The Mexican Peso finished 0.15% lower followed by consolidating its losses this morning. The Mexican currency fell for the first time this week on Wednesday, along with most Latin American currencies. This follows a minor recovery in the U.S. dollar due to cautious market sentiment and sustained yields. Meanwhile, according to board member, Jonathan Heath, Banxico's monetary policies will likely accompany and anticipate Fed actions to prevent capital flows from hampering the slowing of inflation. Furthermore, President Lopez Obrador (AMLO) stated on Wednesday that Mexico is not in recession, highlighting the fact that the economy has expanded compared to last year and that job reports were positive in January. The Mexican Presidency and AMLO forecast the economy to grow 5% from 2022 to 2024. Moving forward, the Mexican Consumer Confidence Index for January, which is predicted to be 45.3, will be featured. Furthermore, the release of data from the U.S. docket will have a significant impact on Peso prices.

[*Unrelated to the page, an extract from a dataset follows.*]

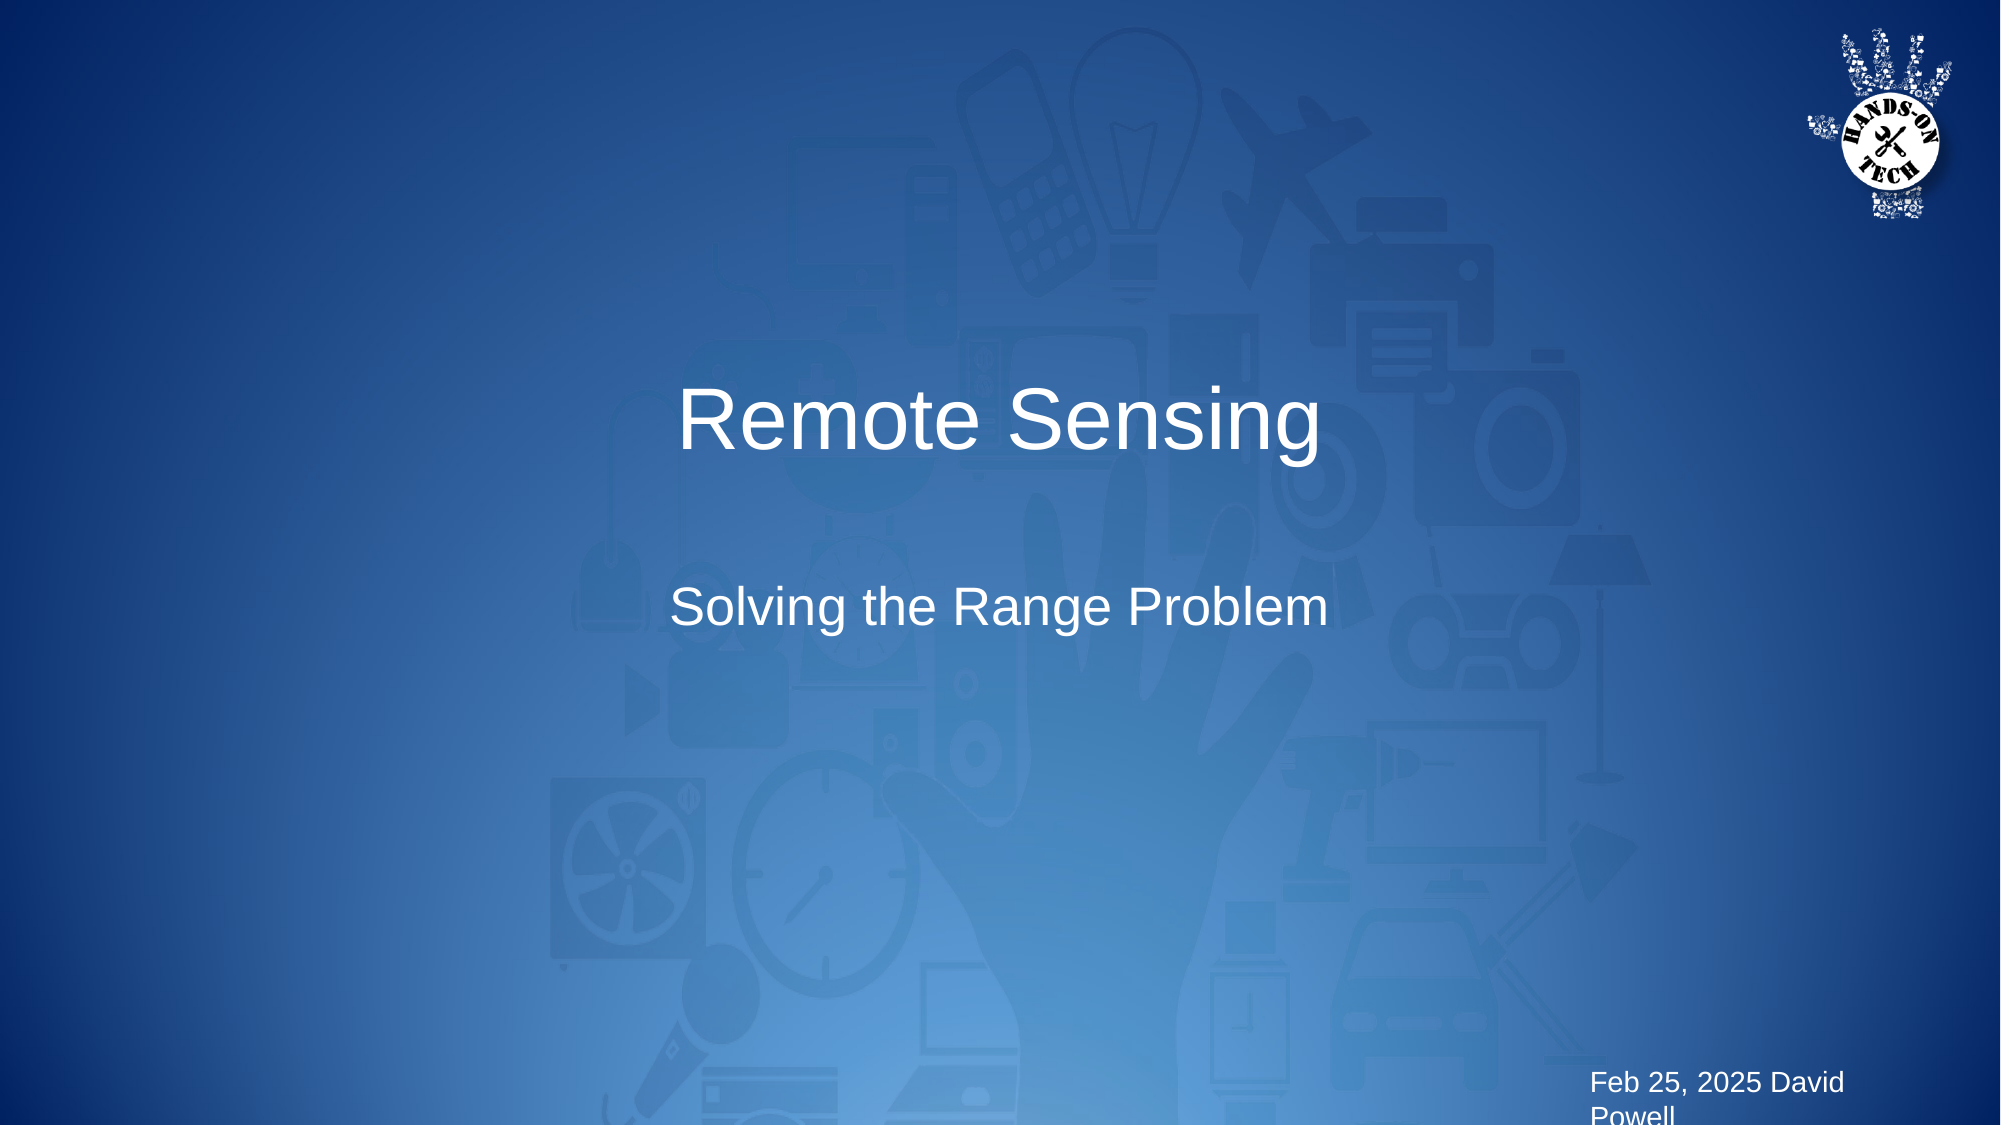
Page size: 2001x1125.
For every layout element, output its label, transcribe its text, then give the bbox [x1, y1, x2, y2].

text_box Feb 25, 2025 David Powell [1575, 1055, 1955, 1104]
subtitle Remote Sensing Solving the Range Problem [180, 47, 1820, 1056]
picture [0, 0, 2001, 1125]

The Chinese Yuan remained unchanged on Wednesday amid the Chinese new year holidays. As Chinese financial markets remained closed for the week-long Lunar New Year vacation, the offshore yuan held steady against the U.S. dollar in low-volume trading. The Yuan has gained modestly this week as the dollar has fallen after Federal Reserve officials resisted predictions of a 50 basis point rate hike in March. Meanwhile, the Chinese currency remained under pressure due to widening policy divergence, as impending rate hikes in the U.S. contrasted with China's monetary easing. The People's Bank of China has reduced many major short- and medium-term interest rates, with experts anticipating additional easing measures in the coming months, including a 50 basis point reduction in the reserve requirement ratio.
The Brazilian Real closed flat against the greenback on Wednesday. This comes after, the Central Bank of Brazil unanimously voted to hike the Selic rate by 150 basis points to 10.75%, as expected. It was the eighth consecutive interest rate hike since the Brazil Central Bank began tightening, with policymakers expecting another, but smaller, increase at the next meeting. The committee repeatedly stated that, given the risk-adjusted balance, it is reasonable for the tightening cycle to progress significantly towards the restrictive scenario to cement a disinflationary process and anchor expectations. Meanwhile, the National Congress resumed work this Wednesday after a long end-of-year break, but the carnival is already here. The clash between powers over the rise in the price of fuels is the highlight of the agenda.